Fue un segundo que le partió la vida en dos. Voló, como en tantas otras
ocasiones similares: elástico, seguro, convencido. El remate de Alcides
Ghiggia traía la pelota que lo debía consagrar para siempre como lo que
era: un arquerazo. Pero esta vez, la decisiva, la más importante, la del
destino, Moacir Barbosa Nascimento no llegó. En ese instante que
todavía parece durar, aquel 16 de julio de 1950, el Maracaná era un
monstruo de más de 200.000 cabezas, un hervidero de gente sólo preparada
para la felicidad.

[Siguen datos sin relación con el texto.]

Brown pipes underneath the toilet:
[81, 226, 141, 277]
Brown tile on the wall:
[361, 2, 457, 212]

Pero Uruguay, el ocasional invitado al festejo de
Brasil, terminó siendo el dueño de la alegría propia y del silencio
ajeno.
Se vivió como una tragedia deportiva en Brasil y luego se le puso nombre en el mundo: Maracanazo. También se eligió un responsable desde entonces y para siempre: Barbosa. "Llegué a tocarla y creí que la había desviado al tiro de esquina, pero escuché el silencio del estadio y me tuve que armar de valor para mirar hacia atrás. Cuando me di cuenta de que la pelota estaba dentro del arco, un frío paralizante recorrió todo mi cuerpo y sentí de inmediato la mirada de todo el estadio sobre mí", contó entre sollozos el arquero, ya con la certeza de que Brasil se había quedado a la sombra del capítulo más épico del fútbol mundial. Las consecuencias las retrató también el escritor uruguayo Eduardo Galeano: "Los moribundos demoraron su muerte y los bebés apresuraron su nacimiento. Río de Janeiro, 16 de julio de 1950, estadio de Maracaná: la noche anterior, nadie podía dormir; y la mañana siguiente, nadie quería despertar".